September 25, 2018

Will Jewish Americans defy anti-Semitism or hide from it?


Is there a wave of anti-Semitism in America? Last week I argued that it is complicated. This week, as the threats continue and the incidents keep piling up, it is becoming clearer that something is going on. Maybe – hopefully – a passing wave. Maybe – possibly – a self-fulfilled prophesy. Maybe – possibly – a wave that feeds itself. Maybe – possibly – a more sensitive Jewish American community reporting more vigorously every suspicious incident.


We still haven’t seen suspects arrested for anti-Semitic behavior. This is, among other things, because of the nature of acts committed against Jews. Cowardly phone calls to JCCs and night raids on cemeteries are easy to commit and hard to catch. The result is that we don’t yet have much to say about the perpetrators. We don’t know anything about their motivations, about why the Jews, about why now. We don’t know if the perpetrators come from a certain group of people, or if maybe we are talking about an awakening of anti-Semitic sentiments among several groups.

Not that there’s any good excuse for anti-Semitic acts. Still, understanding the people whose actions rattle the Jews could be helpful and important. It could also feed, or refute, some of the allegations made against the Trump administration in lieu of recent attacks.

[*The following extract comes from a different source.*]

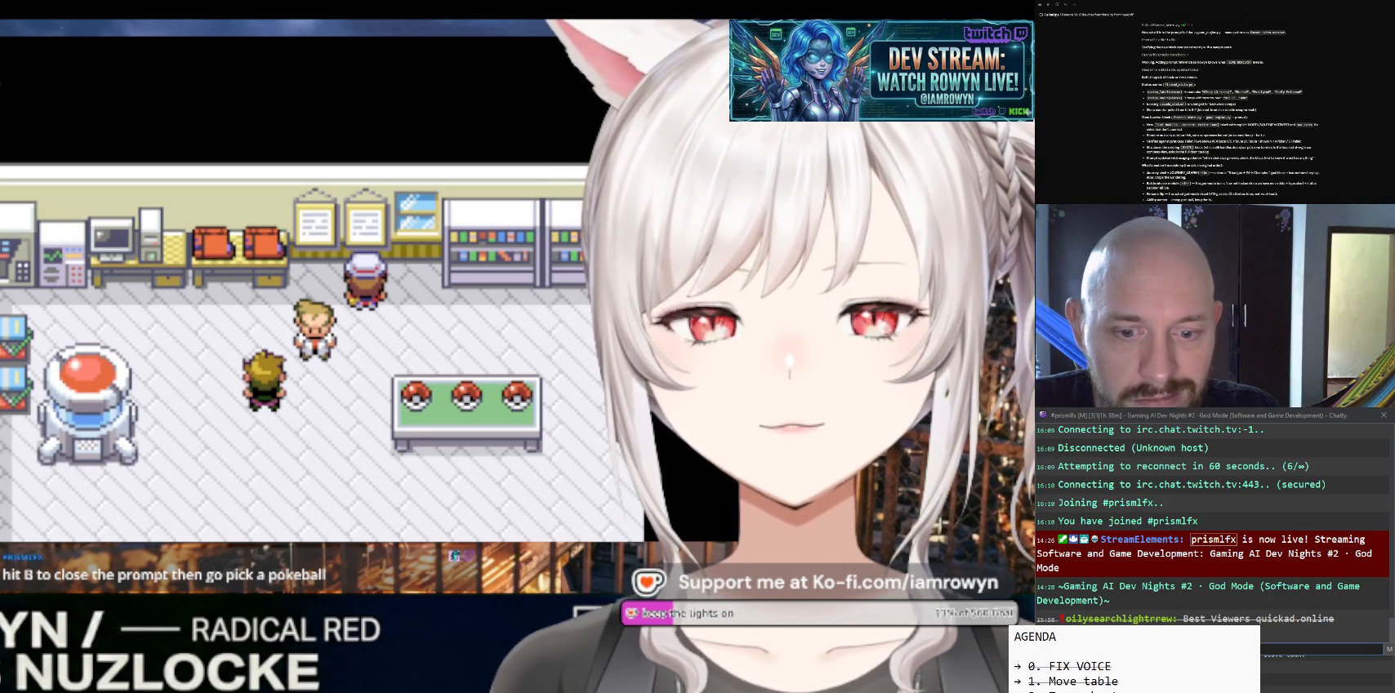
{"buttons": ["A"], "events": []}
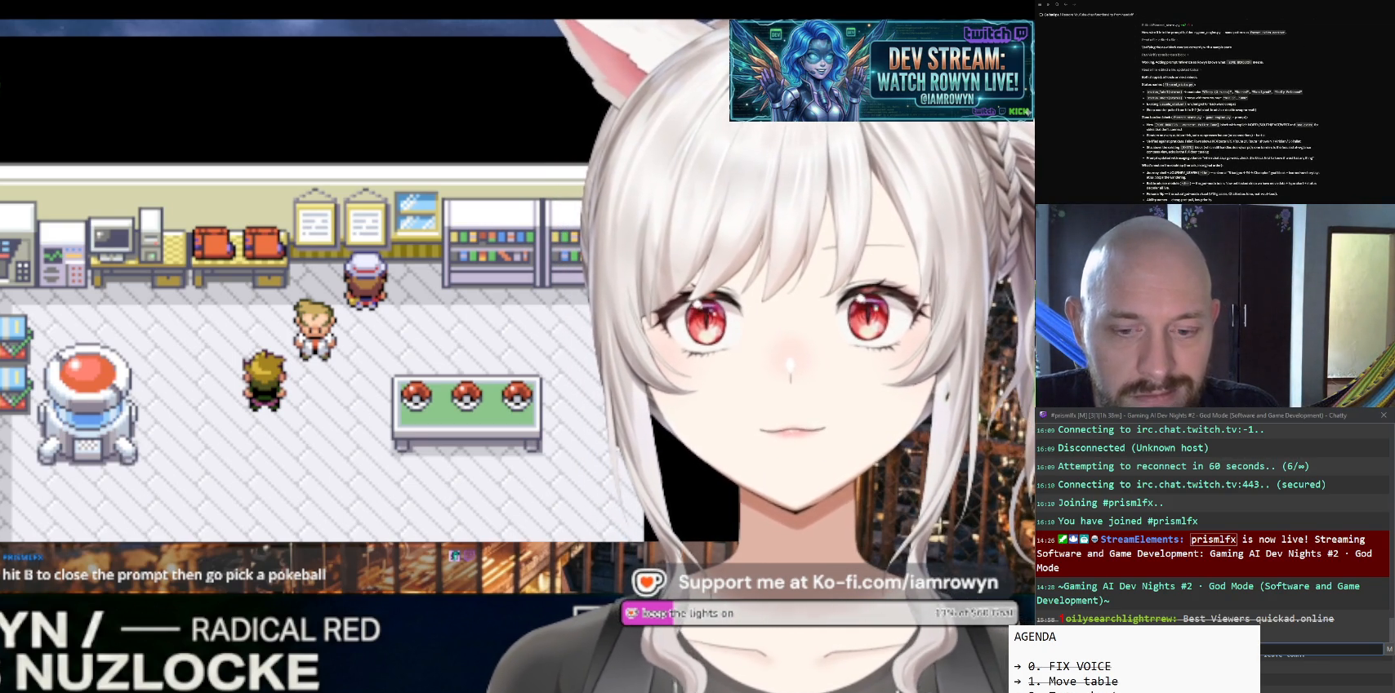
{"buttons": ["A"], "events": []}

Last week I asked here – backed by numbers – “Have we (Jews) been wrong to assume – as a group – that anti-Semitism is in decline? Have we – as a group – showed a misguided tendency to ignore the reality around us?”

The question lingers.


The other day, Israel’s Labor Party leader Isaac Herzog argued that Israel ought to prepare for a massive immigration of Jews from the US. He was rightly mocked for this trigger-happy alarmism. US Jews are not packing, and are less likely to come en-masse than Herzog assumes (we are still waiting for the expected, but never materialized wave of French immigrants). In fact, as Moshe Arens told me last week, this lack of enthusiasm for Aliyah can serve as proof that the anti-Semitic wave is not as threatening as our response seems to suggest.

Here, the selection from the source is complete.